Bir köyün camisinde imam cemaate vaaz vermektedir.

Ansızın içeri dalan bir vatandaş, köyü sel basmakta olduğunu haber verir.

Bütün cemaat hemen kendilerini dışarı atıp kaçar.

Sadece imam, bütün ısrarlara rağmen köyü terk etmeyi reddeder ve  Allah’ın kendisini koruyacağını söyleyerek camide kalır.

Kısa bir süre sonra sular camiye ulaşır, İmam çaresiz minareye çıkar. Sular minarenin ilk şerefesine yükselirken bir tekne imamı kurtarmaya gelir.

Ancak dini bütün imam, “Yaradan”ın kendisini koruyacağını söyleyerek tekneye binmez.

Sular daha da yükselir.

İmam minarenin ikinci şerefesine çıkmak zorunda kalır.

Bir tekne daha gelir.

Ancak imam yine “Yaradan”ın kendisini koruyacağına inancının tam olduğunu söyleyerek tekneye binmez.

Sular iyice yükselir.

İmam artık minarenin son şerefesindedir.

Bir helikopter yaklaşır.

İçindekiler, durumun kötü olduğunu anlatarak, imama helikoptere gelmesi konusunda ısrar ederler.

İmam yine helikoptere binmeyi reddeder.

Bir süre sonra sular iyice yükselir ve imam boğularak ölür.

Kendisini ahretin kapısında melekler karşılar.

Melek: ‘Hoş geldiniz, buyurun...’

İmam: ‘Cennete girmek istediğimden emin değilim.’

Melek: ‘Neden?’

İmam: ‘Yaradan”a biraz kırgınım.’

Melek: ‘Ne oldu ki?’

İmam: ‘Ben hayatımı ibadet ederek geçirdim. İnsanlara hep iyilik yaptım.

Günahtan uzak durdum.

Yaşadığım köyü sel bastı, Herkes kaçtı ama “Yaradan”ın beni kurtaracağına inandığımdan ben kaldım.

Görüyorsunuz ki şimdi buradayım.’

Tam bu sırada  yukarılardan bir nida duyulur. “Bu Efendiye iki tekne, bir helikopter gönderdik..

Kurtarmak için daha ne yapacaktık?

Böylesine aklını kullanmayan insanın zaten bizim cennetimizde yeri olamaz.”

xxx

Maalesef böyleleri vardır yakın çevremizde…
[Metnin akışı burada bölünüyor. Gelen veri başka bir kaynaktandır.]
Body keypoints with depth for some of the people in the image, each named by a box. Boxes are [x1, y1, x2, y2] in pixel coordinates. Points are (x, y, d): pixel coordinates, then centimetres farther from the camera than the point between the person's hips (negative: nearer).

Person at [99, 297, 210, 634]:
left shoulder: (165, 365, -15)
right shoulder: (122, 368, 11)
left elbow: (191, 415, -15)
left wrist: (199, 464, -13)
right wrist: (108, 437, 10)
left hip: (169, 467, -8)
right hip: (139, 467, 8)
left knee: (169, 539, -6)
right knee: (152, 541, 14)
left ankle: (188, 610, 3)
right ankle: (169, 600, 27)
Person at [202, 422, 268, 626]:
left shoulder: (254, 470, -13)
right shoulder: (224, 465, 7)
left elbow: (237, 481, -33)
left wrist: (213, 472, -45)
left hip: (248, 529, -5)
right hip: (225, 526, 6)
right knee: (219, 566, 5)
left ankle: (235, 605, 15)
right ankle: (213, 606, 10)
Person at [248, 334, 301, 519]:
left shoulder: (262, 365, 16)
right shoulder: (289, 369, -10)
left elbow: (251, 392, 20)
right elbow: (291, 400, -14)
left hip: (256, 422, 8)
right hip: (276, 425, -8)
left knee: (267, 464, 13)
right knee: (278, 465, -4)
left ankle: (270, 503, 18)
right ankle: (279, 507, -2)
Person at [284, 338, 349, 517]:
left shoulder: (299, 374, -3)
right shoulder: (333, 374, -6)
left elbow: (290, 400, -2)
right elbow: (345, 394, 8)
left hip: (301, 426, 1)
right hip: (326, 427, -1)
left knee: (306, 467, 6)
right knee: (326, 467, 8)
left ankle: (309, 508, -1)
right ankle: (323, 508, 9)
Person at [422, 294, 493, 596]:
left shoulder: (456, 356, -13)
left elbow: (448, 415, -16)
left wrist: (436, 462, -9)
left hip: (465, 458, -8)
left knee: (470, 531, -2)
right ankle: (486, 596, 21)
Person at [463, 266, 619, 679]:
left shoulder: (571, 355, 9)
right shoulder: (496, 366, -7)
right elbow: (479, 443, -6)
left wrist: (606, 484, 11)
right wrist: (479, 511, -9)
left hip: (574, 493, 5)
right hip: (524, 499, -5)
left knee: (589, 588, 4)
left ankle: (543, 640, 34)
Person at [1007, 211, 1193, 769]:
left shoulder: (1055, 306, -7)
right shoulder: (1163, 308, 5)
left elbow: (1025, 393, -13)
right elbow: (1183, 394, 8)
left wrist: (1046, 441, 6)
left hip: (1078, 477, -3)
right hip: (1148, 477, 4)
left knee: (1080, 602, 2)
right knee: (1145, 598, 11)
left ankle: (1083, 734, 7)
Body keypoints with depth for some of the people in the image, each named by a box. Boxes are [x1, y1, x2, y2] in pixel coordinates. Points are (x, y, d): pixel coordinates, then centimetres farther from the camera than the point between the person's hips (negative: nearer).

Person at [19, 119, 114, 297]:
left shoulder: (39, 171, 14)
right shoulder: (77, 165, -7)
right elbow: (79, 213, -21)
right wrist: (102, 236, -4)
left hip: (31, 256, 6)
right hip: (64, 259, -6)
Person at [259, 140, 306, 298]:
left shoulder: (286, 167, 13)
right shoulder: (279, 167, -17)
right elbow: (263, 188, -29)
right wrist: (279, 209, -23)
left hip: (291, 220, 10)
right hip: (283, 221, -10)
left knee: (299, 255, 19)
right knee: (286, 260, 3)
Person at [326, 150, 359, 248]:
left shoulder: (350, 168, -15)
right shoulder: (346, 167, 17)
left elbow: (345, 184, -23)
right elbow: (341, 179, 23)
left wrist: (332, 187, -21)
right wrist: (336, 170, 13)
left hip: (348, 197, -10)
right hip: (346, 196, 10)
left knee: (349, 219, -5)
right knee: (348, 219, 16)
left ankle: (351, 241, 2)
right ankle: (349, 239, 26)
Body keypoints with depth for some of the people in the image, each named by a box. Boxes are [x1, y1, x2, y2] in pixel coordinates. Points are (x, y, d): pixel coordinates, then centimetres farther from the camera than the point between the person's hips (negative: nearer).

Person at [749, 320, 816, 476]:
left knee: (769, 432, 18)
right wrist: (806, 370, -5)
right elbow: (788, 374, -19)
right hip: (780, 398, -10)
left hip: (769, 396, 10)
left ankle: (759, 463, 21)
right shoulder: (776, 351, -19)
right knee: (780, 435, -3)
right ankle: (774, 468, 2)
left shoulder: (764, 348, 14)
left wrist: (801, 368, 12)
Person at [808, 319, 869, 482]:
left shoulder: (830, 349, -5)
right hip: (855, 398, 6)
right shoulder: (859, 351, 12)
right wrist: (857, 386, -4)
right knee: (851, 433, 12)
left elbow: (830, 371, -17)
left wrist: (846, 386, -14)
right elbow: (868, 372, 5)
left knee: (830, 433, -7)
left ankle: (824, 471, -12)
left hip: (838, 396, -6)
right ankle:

Örneğin benim yakın bir arkadaşım var, inat mı inat…

Elmaya armut dediyse, ona “elma” dedirtmek mümkün değil…

Körü körüne inat eden biri…

İnadı nedeniyle en yakınındaki, canından, kanından insanlarla arası açık…

Örneğin, trafikte karşıdan karşıya geçeceğiz…

Yaya geçidi 10 metre ileride…

Bu arkadaş, yaya geçidine kapalı, tehlikeli ve kaza riski çok yüksek olan bir yerden karşıdan karşıya geçmek için inat eder…

10 metre ilerisindeki yaya geçidini inadı yüzünden kullanmaz…

Böyle bir tip…

Hasta!

Ya da acil bir durum var ve özel bir araçla gidilmesi gerekiyor…

İnat ya, ille de yaya gidecek…

-Bilader durum acil, bizim oraya yetişmemiz lazım…

-Acelemiz yok, yetişiriz…

-Ulan it oğlu it, yetişmemiz mümkün değil, çalıştır şu arabayı biran önce gidelim…

Mümkün değil, etinden et kopartsanız da, arabayla ulaşmamız gereken yere yayan götürmeye zorlar…

Bu tipleri sever misiniz, sabaha mı bırakırsınız?

Bu inat meselesini niye yazdım; başımdan bir hadise geçtiği için aklıma geldim…

Bu inatçı insanları kulağından tutup bir psikiyatri doktoruna götürmek lazım…

Adam hasta…

Diyorum ki “telefonumu niye açmıyorsun?”

Verdiği cevaba bakar mısınız; “inadımdan açmadım” diyor…

Allah seni bildiği gibi yapsın, iskele babası kılıklı herif…

Bu tiplere, evin cümle kapısı gibi girerken çarpacaksın, çıkarken çarpacaksın.